Dopo tante guerre, Augusto decise di ricostruire Roma anche sul piano della moralizzazione e dell’austerità. In questo clima la figlia stessa di Augusto, moglie di Tiberio, verrà confinata a Ventotene per i suoi atteggiamenti liberi. E Ovidio, il cantore della lussuria, il libertino, perse in parte la sua popolarità presso l’imperatore.

In questo periodo pubblicò l’Ars Amandi in tre libri, cui aggiunse i Rimedi dell’amore e un curioso Trattato sulla cosmesi. Ebbe un grande successo.

In seguito si dedicò alla scrittura de Le metamorfosi, 12000 versi in esametri che trattano 250 miti.

Fra questi, la storia tenerissima di Filemone e Bauci, in cui si può cogliere un atteggiamento più morale del poeta. È il racconto dell’Amore, quello con la A maiuscola, eletto come simbolo della fedeltà coniugale.

Scrisse poi i Fasti dove parla di Roma, dei grandi avvenimenti e delle tradizioni e dove si occupa anche di astrologia; dà varie interpretazioni sull’origine dei nomi dei mesi.

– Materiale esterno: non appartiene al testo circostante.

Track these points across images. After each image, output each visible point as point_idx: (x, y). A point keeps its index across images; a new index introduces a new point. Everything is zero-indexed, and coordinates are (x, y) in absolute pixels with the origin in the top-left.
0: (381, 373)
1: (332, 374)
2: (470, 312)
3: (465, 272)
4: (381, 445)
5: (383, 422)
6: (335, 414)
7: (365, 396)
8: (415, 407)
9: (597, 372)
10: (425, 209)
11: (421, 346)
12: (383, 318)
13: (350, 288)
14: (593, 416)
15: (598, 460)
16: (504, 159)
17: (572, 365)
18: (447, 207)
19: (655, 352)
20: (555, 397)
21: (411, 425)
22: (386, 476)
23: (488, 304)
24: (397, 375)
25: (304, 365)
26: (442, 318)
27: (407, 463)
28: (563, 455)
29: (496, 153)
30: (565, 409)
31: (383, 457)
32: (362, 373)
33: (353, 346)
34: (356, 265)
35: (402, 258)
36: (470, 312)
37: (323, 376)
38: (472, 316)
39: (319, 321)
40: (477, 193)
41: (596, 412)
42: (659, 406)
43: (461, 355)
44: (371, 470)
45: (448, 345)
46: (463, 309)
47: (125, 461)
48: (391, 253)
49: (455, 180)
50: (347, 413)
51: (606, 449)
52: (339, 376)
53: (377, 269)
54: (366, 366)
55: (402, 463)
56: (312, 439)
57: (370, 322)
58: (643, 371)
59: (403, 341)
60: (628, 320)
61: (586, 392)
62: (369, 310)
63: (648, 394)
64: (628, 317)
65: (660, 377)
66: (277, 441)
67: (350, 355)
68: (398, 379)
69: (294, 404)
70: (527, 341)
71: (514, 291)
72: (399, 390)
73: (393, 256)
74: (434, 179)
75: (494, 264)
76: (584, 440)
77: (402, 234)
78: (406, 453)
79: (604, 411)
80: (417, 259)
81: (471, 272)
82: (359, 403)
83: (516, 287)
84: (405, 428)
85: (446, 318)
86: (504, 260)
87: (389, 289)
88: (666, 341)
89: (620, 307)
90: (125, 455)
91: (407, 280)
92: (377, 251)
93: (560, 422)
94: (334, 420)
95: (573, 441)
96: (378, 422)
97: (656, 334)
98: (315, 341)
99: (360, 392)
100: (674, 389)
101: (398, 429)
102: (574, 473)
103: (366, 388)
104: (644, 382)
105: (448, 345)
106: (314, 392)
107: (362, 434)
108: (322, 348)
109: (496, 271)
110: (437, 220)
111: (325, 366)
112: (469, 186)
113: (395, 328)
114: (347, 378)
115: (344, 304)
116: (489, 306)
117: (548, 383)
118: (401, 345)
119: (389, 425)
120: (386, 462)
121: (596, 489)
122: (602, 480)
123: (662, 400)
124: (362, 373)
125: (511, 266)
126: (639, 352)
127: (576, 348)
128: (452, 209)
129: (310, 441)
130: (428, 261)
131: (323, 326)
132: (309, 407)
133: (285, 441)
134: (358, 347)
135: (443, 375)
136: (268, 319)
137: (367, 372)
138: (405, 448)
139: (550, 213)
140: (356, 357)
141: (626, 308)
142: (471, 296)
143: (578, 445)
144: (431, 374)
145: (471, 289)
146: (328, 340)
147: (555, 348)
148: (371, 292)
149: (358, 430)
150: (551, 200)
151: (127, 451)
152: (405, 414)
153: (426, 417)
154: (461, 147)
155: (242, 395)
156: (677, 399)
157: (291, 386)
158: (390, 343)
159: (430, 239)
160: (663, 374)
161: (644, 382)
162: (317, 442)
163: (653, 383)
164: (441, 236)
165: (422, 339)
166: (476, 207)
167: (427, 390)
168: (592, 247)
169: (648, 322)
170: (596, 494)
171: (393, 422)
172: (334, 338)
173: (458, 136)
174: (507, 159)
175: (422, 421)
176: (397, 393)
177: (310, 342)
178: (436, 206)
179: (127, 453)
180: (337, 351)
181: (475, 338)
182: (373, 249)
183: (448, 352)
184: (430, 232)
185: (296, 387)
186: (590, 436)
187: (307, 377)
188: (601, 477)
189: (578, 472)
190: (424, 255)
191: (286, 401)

Cita anche il calendario di dieci mesi fatto da Romolo, di cui dice con ironia “che non sapeva fare i conti.”

Il calendario fu rielaborato poi da Numa Pompilio ed infine da Giulio Cesare.

Ma ecco, nell’8 a.C. il misterioso”error”.

Viene mandato in esilio da Augusto, che però non lo spoglia dei suoi beni, lo “relega”.

Nella vicenda era forse coinvolta la nipote dell’imperatore, che viene esiliata alle Tremiti.

Comelli dà lettura di una struggente lettera d’addio alla moglie, dove descrive la sua partenza all’alba, circondato dall’affetto dei suoi cari, che piangono con lui.

Dall’esilio Ovidio manderà una serie di epistulae, le Tristia, dove descrive la sua sofferenza di vivere in un ambiente ostile, abitato da gente rozza, di cui suo malgrado imparerà la lingua.

A nulla serviranno le sue preghiere ad Augusto di concedergli di tornare a Roma.

A Tomi morirà.

“E speriamo che le nostre anime muoiano col corpo e che nessuna mia parte sfugga all’avido rogo, perché se lo spirito, immune da morte, se ne vola via in alto negli aerei spazi e le parole del vecchio di Samo risultano vere, la mia ombra romana vagolerà fra le ombre dei Sàrmati e sarà sempre straniera fra selvaggi mani.”

Infine il suo epitaffio:

“Qui giaccio io, Ovidio Nasone poeta, cantore di delicati amori, che perii per il mio ingegno; non sia grave a te, che passi e hai amato, mormorare: Le ossa di Ovidio riposino infine dolcemente».

Questi sono i versi che il poeta Publio Ovidio Nasone volle scolpiti sulla sua tomba; tali erano le disposizioni che aveva lasciato a sua moglie Fabia. Anche allora Ovidio aspirava a essere ricordato come «il poeta dei dolci carmi d’amor» in allusione alle opere che aveva composto in gioventù e che gli avevano aperto le porte del successo.

A Costanza (la Tomi romana) c’è una grande statua dedicata dai Rumeni ad Ovidio, opera dello scultore Ferrari. Nel 1925 Sulmona, città d’origine, copierà quella di Costanza.

Alla conclusione della conferenza sono seguiti alcuni interventi, soprattutto relativi alla “colpa” di Ovidio, l’error che l’ha costretto all’esilio. Ma ancora non ci sono risposte sicure. Forse una congiura o forse una tresca con la nipotina di Augusto. Quest’ultima ipotesi è piaciuta molto.